Y cuando uno se vuelve una gran oyente, esas historias de amor y desamor, de ilusión y espera, me identifican con quienes escucho. A veces pasan por mi oído buenas historias de buenos novios y buenos maridos, pequeños relatos que hablan de miradas intensas, de gestos románticos, de caballeros, de hombres que consienten, que invitan con generosidad, que dicen palabras lindas desde que se levantan hasta que se acuestan, que aman, valoran, aprecian y agradecen.
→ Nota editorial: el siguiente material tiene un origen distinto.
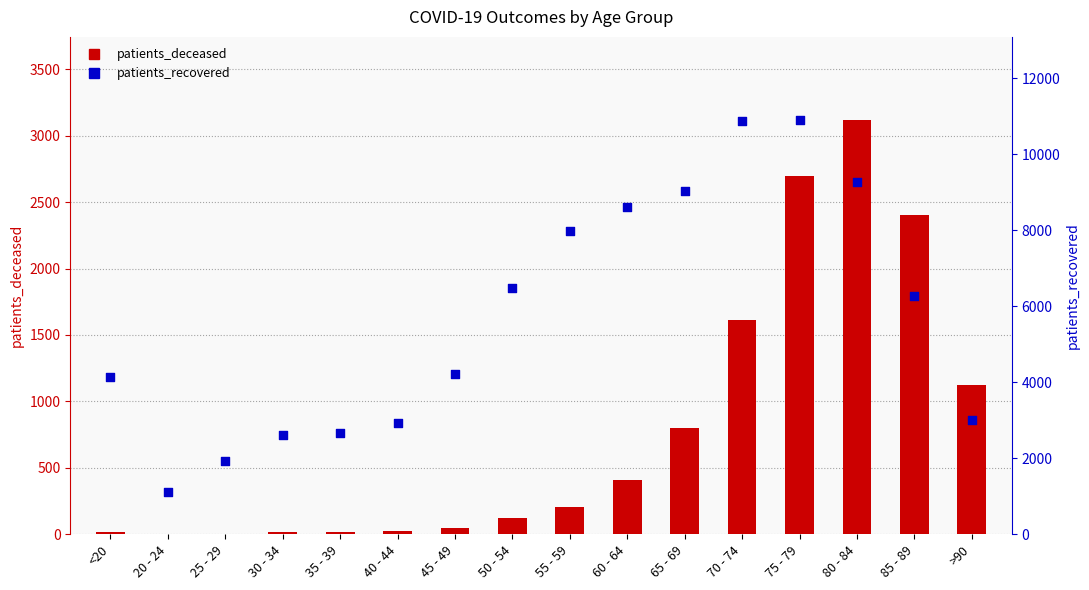

Which series reaches the maximum Y coordinate?

patients_recovered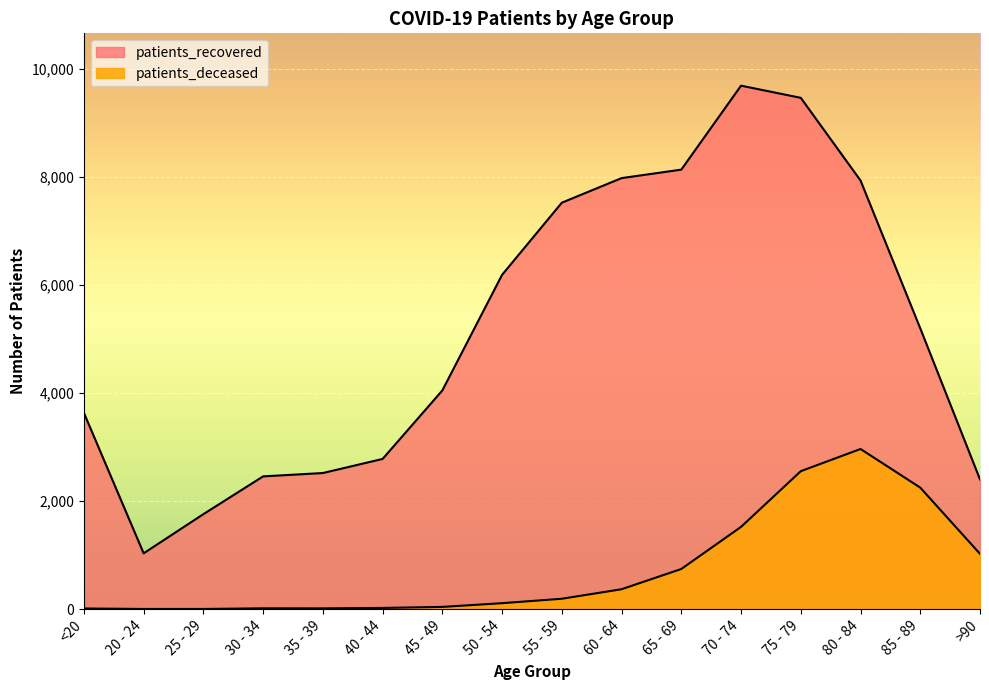

Where is the first local minimum for patients_recovered?

20 - 24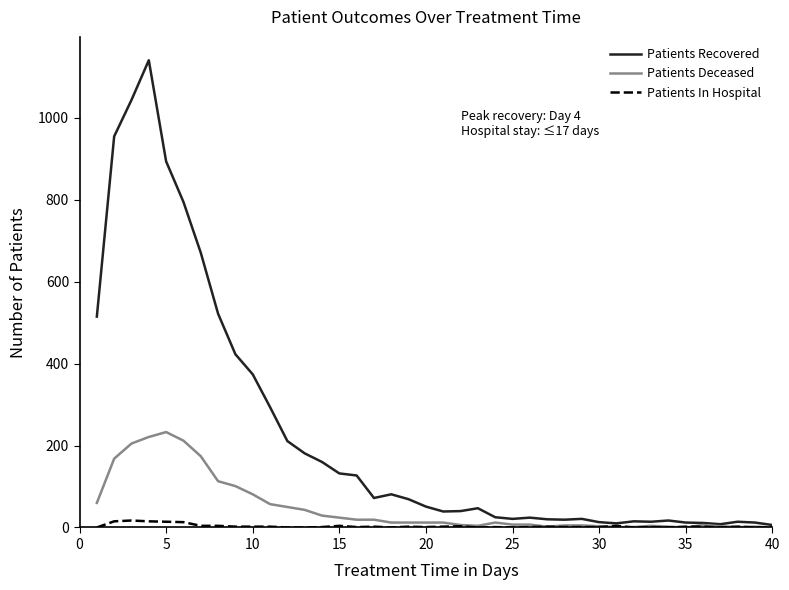

Which series has the largest range (max minus min)?

Patients Recovered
Y debo confesar que eso es lo que extraño del amor, su lado bueno, ese que nos alimenta el espíritu y nos vuelve mejores personas, ese lado del amor que no genera zozobra ni angustia.

Puede que algunos digan que dolor sin amor no existe, que amor sin angustia no es amor, que romance que valga la pena también castiga, pero si la soltería te acompaña hasta los 40, eso ya suena a cuento; y el corazón a esta edad, sólo quiere sembrar en buena tierra. No en un lugar donde se sufra por la llamada que él no hizo, por la cita que no cumplió, la palabra que no dijo, el regalo que no dio, el gesto que no mostró, la promesa rota, etc, etc... Así que cuando escucho los corazones heridos de mujeres agotadas con ese marido tacaño, con ese novio que se pierde, que nunca invita a nada, con ese amante que telefonea a última hora, con ese amigo que no se sabe que título tiene socialmente, pero en la cama sólo lo sabe él; con ese esposo celoso al que toca contestarle hasta orinando, porque de lo contrario se arma un bollo; con ese hombre que hiere y que es capaz de decir cosas feas de uno; ahí entonces creo hasta sentirme un poco liberada.